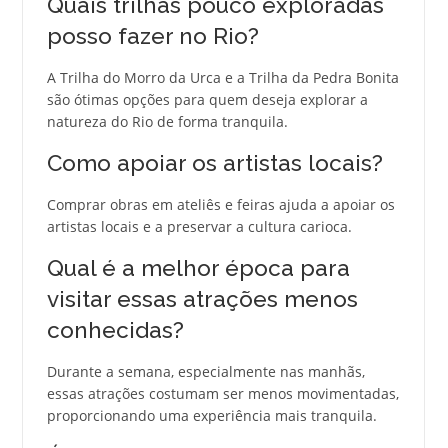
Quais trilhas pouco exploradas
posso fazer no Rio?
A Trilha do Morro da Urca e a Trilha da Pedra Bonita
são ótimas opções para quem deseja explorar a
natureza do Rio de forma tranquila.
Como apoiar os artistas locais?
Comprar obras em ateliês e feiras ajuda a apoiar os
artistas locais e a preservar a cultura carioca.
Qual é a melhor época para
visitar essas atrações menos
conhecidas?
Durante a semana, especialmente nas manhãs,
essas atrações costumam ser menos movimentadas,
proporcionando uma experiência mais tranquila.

------------------------------

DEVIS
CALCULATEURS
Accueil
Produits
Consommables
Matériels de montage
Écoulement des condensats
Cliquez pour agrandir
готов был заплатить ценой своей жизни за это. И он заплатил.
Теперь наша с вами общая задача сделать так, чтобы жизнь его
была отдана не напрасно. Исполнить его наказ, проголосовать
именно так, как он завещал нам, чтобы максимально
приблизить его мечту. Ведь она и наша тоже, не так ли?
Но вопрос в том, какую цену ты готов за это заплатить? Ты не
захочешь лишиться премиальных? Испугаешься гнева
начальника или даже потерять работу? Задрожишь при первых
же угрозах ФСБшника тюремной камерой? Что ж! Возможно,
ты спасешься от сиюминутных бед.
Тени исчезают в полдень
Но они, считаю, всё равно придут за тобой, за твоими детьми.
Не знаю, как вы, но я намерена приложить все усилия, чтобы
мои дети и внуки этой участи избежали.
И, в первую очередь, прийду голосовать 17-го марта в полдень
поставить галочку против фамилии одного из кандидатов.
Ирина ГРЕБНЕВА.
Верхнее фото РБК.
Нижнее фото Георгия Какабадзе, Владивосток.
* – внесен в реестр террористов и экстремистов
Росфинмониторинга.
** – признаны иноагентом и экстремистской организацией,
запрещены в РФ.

------------------------------

All lines in the listing above between the line with "Теперь наша с" and the line with "приблизить его мечту.", inclusive, should be set down exactly, and no line outside that range.

Теперь наша с вами общая задача сделать так, чтобы жизнь его
была отдана не напрасно. Исполнить его наказ, проголосовать
именно так, как он завещал нам, чтобы максимально
приблизить его мечту. Ведь она и наша тоже, не так ли?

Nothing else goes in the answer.